Last year’s anti-World Trade Organization uprising was a reminder that there are detractors from the Pax Capitalista that currently placates some Americans with e-money and numbs others with the not-so-cheap thrills of day-trading. With unfettered consumption and development largely unchallenged, Seattle was one of those rare signs that this economic boom is leaving in its wake newly impoverished people and a devastated environment that has never been in worse shape.
All Our Relations: Native Struggles for Land and Life, by long-time Native American activist Winona LaDuke, is another disturbing signpost. This book implicates the current boomtown mentality flowing through America and cautions us to learn new ways to live in harmony with the environment and with our neighbors.
LaDuke examines the often heroic struggles of indigenous communities in North America and Hawaii to regain control of their traditional lands and resist the onslaught of "development"—which is rarely aimed at improving life for America’s Native peoples, but very often comes at the expense of their land and resources.
There are close to 200 environmental groups based in Native communities, most of them, as LaDuke says, "underfunded at best and more often, not funded at all." In these small groups, which lack the cash of their mainstream counterparts in the environmental movement (who, as this book points out, have rarely proved to be Native people’s allies), LaDuke found Native environmentalists who "sing centuries-old songs to renew life, to give thanks for the strawberries, to call home fish, and to thank Mother Earth for her blessings."
This spiritual, relationship-based movement of Native environmentalists is not a lightweight, new-age approach to bonding with the environment. Native people, as LaDuke shows, do not have that luxury. All Our Relations is filled with chilling statistics that should make all North Americans extremely uncomfortable and completely dispel the myth that the savage injustices done to Native Americans were all in the past. In the Native American community the battle for justice is now more important than ever.
The connection between ecological degradation and racism is clear in the communities LaDuke visited. "There is a direct relationship between the loss of cultural diversity and the loss of biodiversity," she writes. "Wherever indigenous peoples still remain, there is also a corresponding enclave of biodiversity."
For example, the Florida panther, now reduced to a population of about 50 cats, is only just surviving on the land of the Seminoles. Like the big cats, those Seminoles who live a traditional lifestyle are themselves only just surviving the vast destruction of wetlands and encroaching strip malls of the Disney state.
And like the animals and habitat their lands so often protect, Native Americans have reason to see themselves threatened. Sold out by governments or self-serving tribal leaders, the lands of Native people across the continent have suffered irreversible destruction through exploitation of resources, the dumping of toxic chemicals, use by the military for bombing practice, and other abuses. Hypocritically, Native communities are disparaged for not opening their energy reserves to the free market, and then sweet-talked as "Earth-keepers" when energy companies want to dump nuclear waste—deadly for the next 100,000 years—in their backyards at the price of the 19th-century value of the land.
But ultimately All Our Relations is about the power of hope and the victories that can come from working together. This hope is shown by the Cree and Innu of James Bay in northern Quebec who, having already lost a huge amount of land to Phase I of a hydro-electric project, successfully organized among the potential consumers of the electricity in the Northeast United States to stop the expansion of the project.

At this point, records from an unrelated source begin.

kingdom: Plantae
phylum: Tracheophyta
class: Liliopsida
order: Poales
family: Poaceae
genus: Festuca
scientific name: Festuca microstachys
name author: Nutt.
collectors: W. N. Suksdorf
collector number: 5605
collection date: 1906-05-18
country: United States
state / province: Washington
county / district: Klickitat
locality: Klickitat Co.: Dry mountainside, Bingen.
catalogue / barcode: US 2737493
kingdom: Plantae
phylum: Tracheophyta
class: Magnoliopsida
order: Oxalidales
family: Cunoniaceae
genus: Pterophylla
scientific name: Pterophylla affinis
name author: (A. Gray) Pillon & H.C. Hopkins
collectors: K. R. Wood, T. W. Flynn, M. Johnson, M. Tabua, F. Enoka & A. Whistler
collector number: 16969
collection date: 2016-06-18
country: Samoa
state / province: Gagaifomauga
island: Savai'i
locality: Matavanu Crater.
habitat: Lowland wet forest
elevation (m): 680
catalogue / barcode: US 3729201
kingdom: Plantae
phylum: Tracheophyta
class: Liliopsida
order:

Efforts like these show that while the players in the struggles and victories portrayed in All Our Relations are Native Americans, the environmental context in which they are played out affects everybody. "When you ask the question of what we want, you might as well go ahead and include yourself," says Danny Billie, a traditional Seminole activist. "Because not only do we want to survive as who we are, I’m pretty sure that you want to survive as who you are too."
We all have a lot to learn from those whose environmentalism is more about survival than about conservation. The question can no longer be how pristine we want our national parks to be, but how to preserve our humanity in a society that seems increasingly bent on denying us that option. From the fire in a traditional Seminole house, which burns continually, LaDuke offers a lesson of spiritual tenacity taught by the work of indigenous environmental activists: "Watch the fire, nurture it, and it will feed your soul and warm your body. Leave the fire, and it may get away from you." When it comes to preserving our own hope, "that lesson," LaDuke says, "is worth remembering."
AARON McCARROLL GALLEGOS, a Sojourners contributing editor, is a free-lance writer in Toronto.
All Our Relations: Native Struggles for Land and Life. LaDuke, Winona. South End Press, 1/1/99.